Along with my emotions about my mother, concerns about my future also arose once I learned about her looming death. I was unsure of who I wanted to be my guardian. I had doubts about each relative that I thought could be my guardian and I was discouraged by the fact that none of them could provide me with the same life that I had with my mother. I also struggled with others’ feelings. I knew that there would be family members who would be hurt if I did not choose them to be my guardian. I care deeply about my family members, so I did not want to hurt any of them. All of these factors made it difficult for me to choose a guardian. Another concern that I had was my future in school. I did not know how I would be able to focus on school when so many concerns were weighing down on my mind.
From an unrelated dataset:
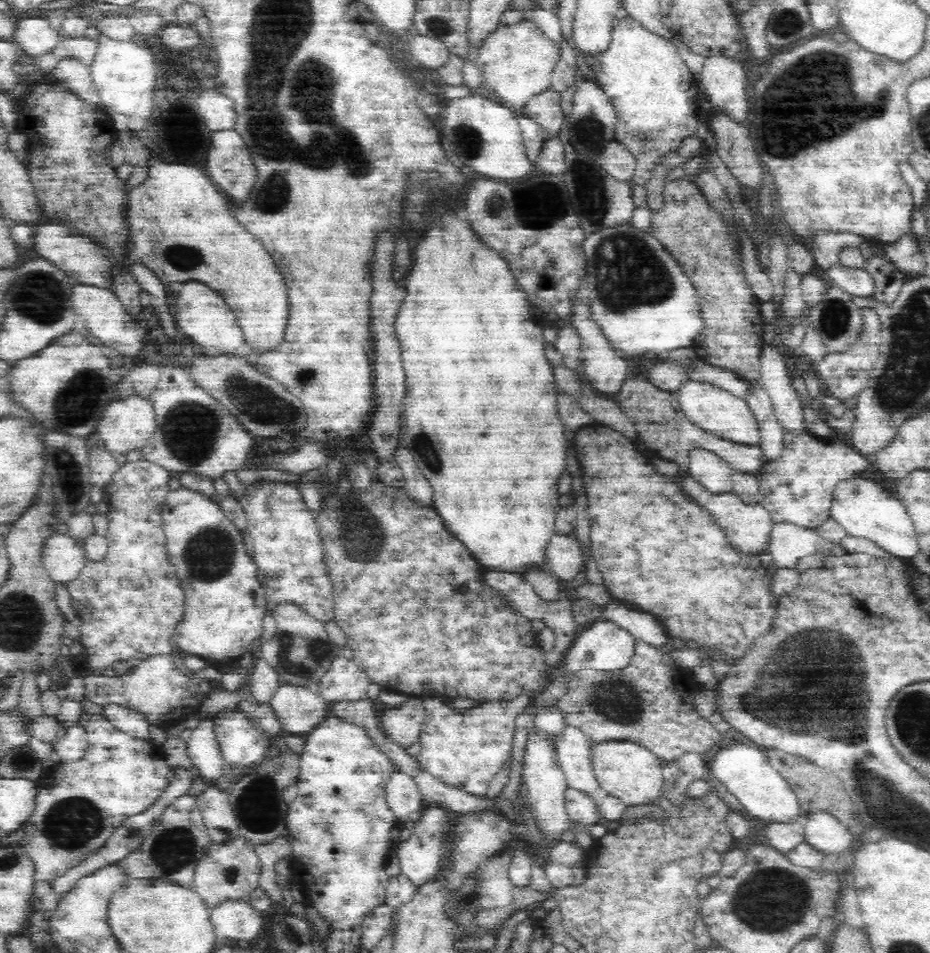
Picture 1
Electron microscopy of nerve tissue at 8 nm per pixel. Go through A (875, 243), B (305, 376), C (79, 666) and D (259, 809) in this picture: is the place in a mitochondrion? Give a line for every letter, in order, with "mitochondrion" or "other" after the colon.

Since I was a young child, I had always worked hard to succeed in school because I knew it would help me establish the life that I desire. I did not want my plans to be deterred by my mother’s death, but this seemed very likely because of how much life would change once she died.
I struggled with many thoughts and emotions during the time of my mother’s death, but I was able to cope with the loss and move forward with my life. I chose a friend of my family to be my guardian, a decision based on my desires rather than those of my relatives. I was also able to focus on school and maintain high grades in all of my classes. The pride that my mother took in my success inspired me to continue doing well. Most important, I established confidence in my ability to live without my mother. My mother taught me to never allow the obstacles in my life to defeat me. In her honor, I had to persevere and continue to pursue my aspirations, and believe in myself. As long as I do this, I can accomplish any of my goals.